3-1.法人の設立・維持には費用がかかる
新たに法人を設立し、それを維持するにはコストが発生します。例えば法人設立にあたっては司法書士への報酬、会社を維持していくには税理士への報酬などがかかります。
また、個人として所有していた不動産を法人に移行するためには個人と法人間の不動産取引をすることになります。この際に印紙税や登録免許税なども必要になるため、これも法人化のコストです。これらのコストを支払っても見合うことなのかを十分に精査する必要があるでしょう。
3-2.長期保有不動産の売却益にかかる税率優遇がない
不動産を売却して利益が発生した際には、別途所得税が発生します。この場合の税率は所有期間が5年を超えているか否かで異なり、5年超の長期譲渡所得の税率は20%、5年未満の場合は短期譲渡所得となり、税率は39%です(それぞれに復興特別所得税2.1%が発生)。
所有期間が5年を超えると税率が約半分になるので長期保有のメリットを享受できるのですが、これが適用されるのは個人のみです。法人は長期・短期の区別がないため、税率は一律で29.74%です。不動産を長期保有している場合の譲渡所得税は、個人の方が低くなります。
3-3.赤字でも税金が発生する
法人化費用は、法人設立時に一度だけ発生する費用です。しかし、法人は設立後も維持費が発生します。仮に設立した法人が赤字であっても、法人税均等割が発生するため、毎年7万円が必要になります。
「赤字なら税金は発生しない」というわけではないので、注意が必要です。
4.不動産投資で法人化が有利となる境目
個人の所得税と法人の法人税には、最高税率に大きな差があります。法人税の最高税率は23.2%なので、所得が大きくなって所得税率が24%よりも大きくなるところが、法人化したほうが有利になる境目です。
それでは、先ほど紹介した所得税の税率一覧を再度見てみましょう。
課税される所得金額 | 税率 | 控除額 |
---|---|---|
1,000円 から 1,949,000円まで | 5% | 0円 |
1,950,000円 から 3,299,000円まで | 10% | 97,500円 |
3,300,000円 から 6,949,000円まで | 20% | 427,500円 |
6,950,000円 から 8,999,000円まで | 23% | 636,000円 |
9,000,000円 から 17,999,000円まで | 33% | 1,536,000円 |
18,000,000円 から 39,999,000円まで | 40% | 2,796,000円 |
40,000,000円 以上 | 45% | 4,796,000円 |
所得額が899万円までであれば、所得税率は23%です。辛うじて法人税の最高税率よりも低いので、境目となるのはこれ以上の所得額です。所得が900万円を超える部分、上記一覧表で色を変えている部分は、税率が23.2%を超えています。つまり、年間の所得が900万円を超える人は法人化したほうが税率は低くなります。

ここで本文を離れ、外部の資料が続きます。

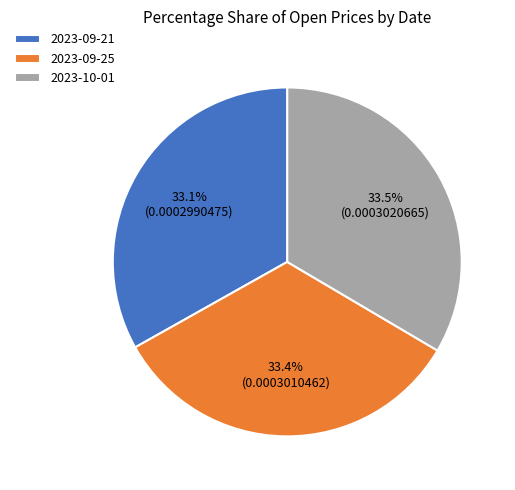

True or false: 2023-09-21 accounts for 39% of the total.

False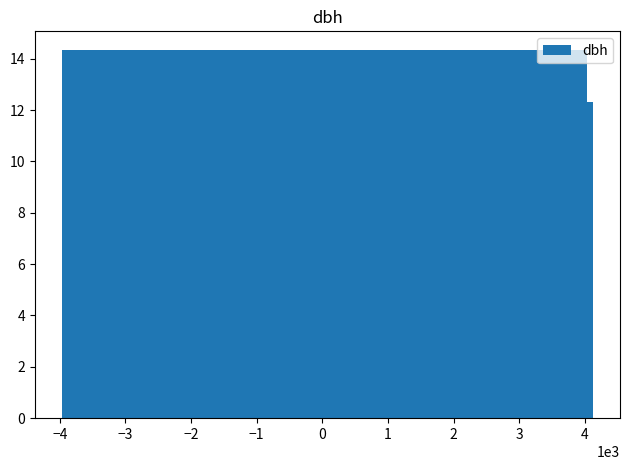

True or false: the data shows 17.0 at 1.

False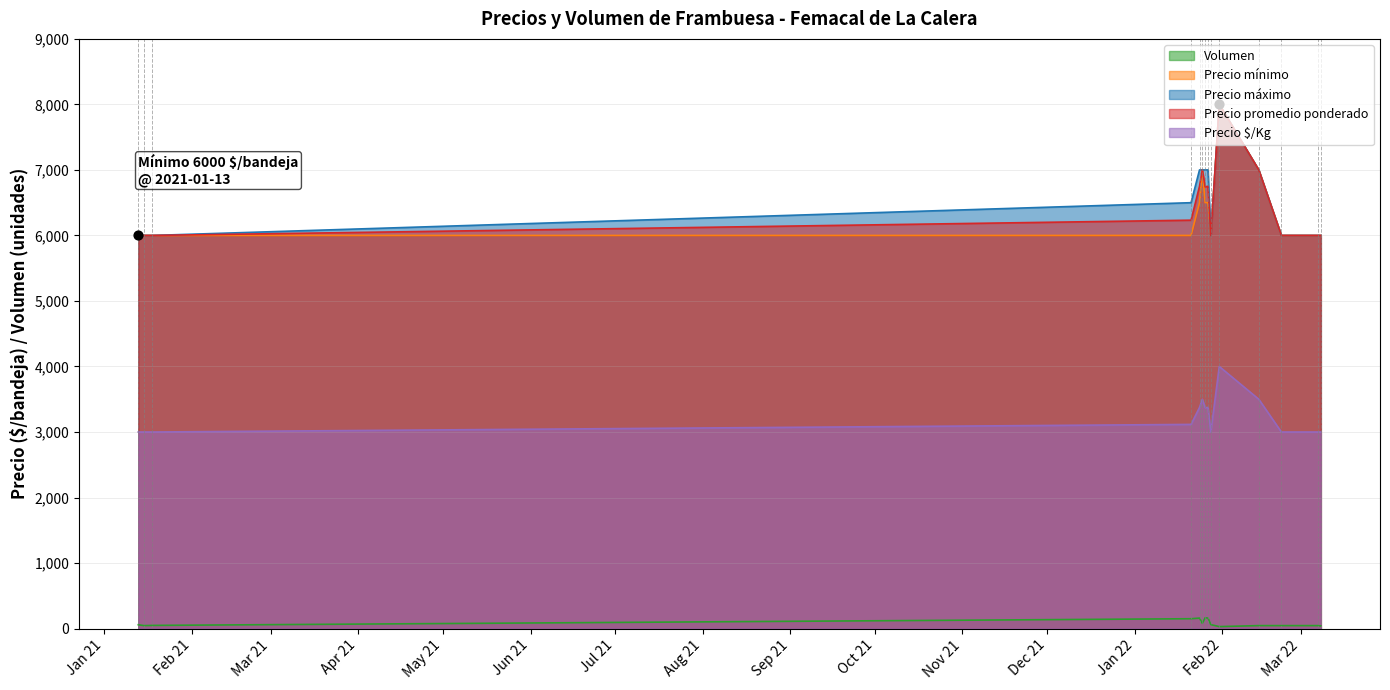

At which category is the sum across all series the highest?

2022-01-31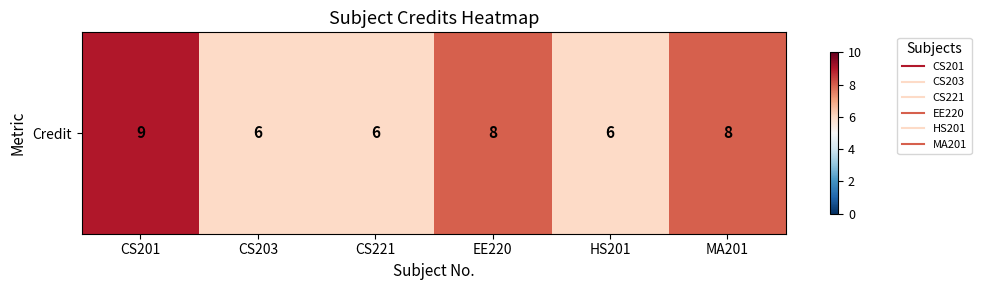

What is the smallest value displayed?

6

5.法人化の判断は、メリットとデメリットを天秤にかけて
ゼロから始めた不動産投資で法人化を検討するというのは、ある意味では順調に規模が拡大していて成功していることの証しともいえます。不動産投資家としてさらなる拡大を目指すか、節税目的でシビアに比較検討するかといったように目的はさまざまですが、不動産投資の法人化は「したほうがいい場合」と「そうでない場合」があります。
メリットとデメリットを天秤にかけて、トータルでメリットのほうが大きいと判断できたら、法人化に向けて具体的な行動を始めてもよいでしょう。